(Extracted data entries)
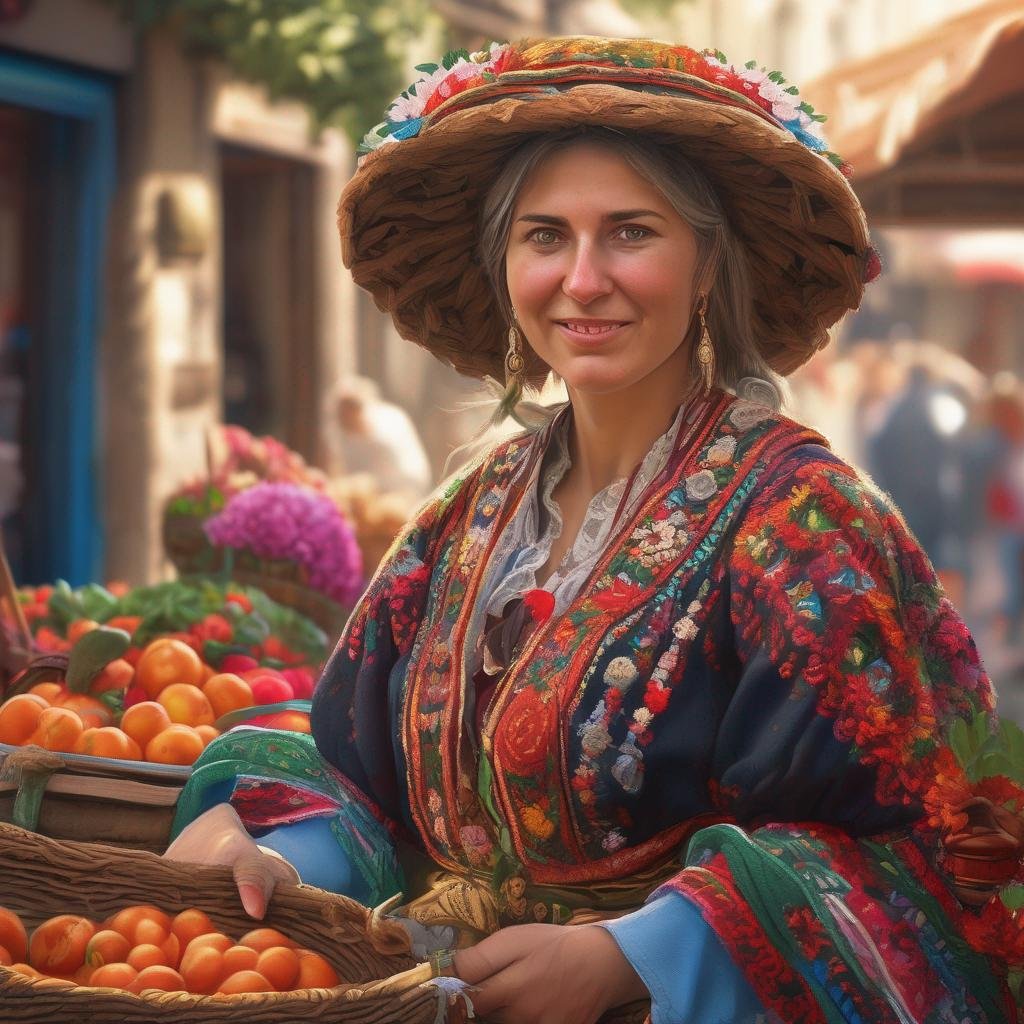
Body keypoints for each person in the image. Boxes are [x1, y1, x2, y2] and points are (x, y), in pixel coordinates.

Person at [165, 37, 1023, 1024]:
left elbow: (922, 856)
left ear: (708, 263)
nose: (580, 279)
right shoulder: (467, 510)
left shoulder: (803, 519)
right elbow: (362, 763)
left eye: (628, 232)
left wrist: (639, 953)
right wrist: (273, 856)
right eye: (543, 237)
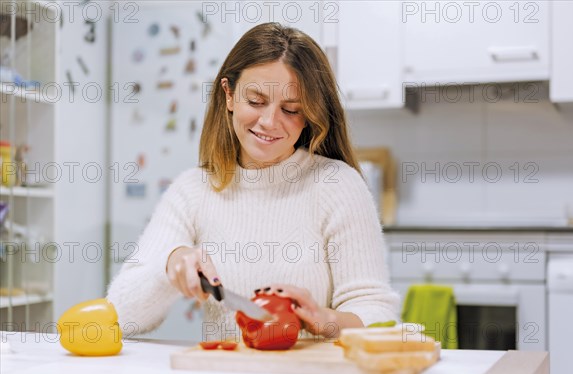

Your task: Where the line with "left elbow: (922, 856)" appears, begin there and transcribe exactly through the last line of the data, leaving all pictures aside.

Solution to this problem:
left elbow: (922, 856)
left ear: (708, 263)
nose: (580, 279)
right shoulder: (467, 510)
left shoulder: (803, 519)
right elbow: (362, 763)
left eye: (628, 232)
left wrist: (639, 953)
right wrist: (273, 856)
right eye: (543, 237)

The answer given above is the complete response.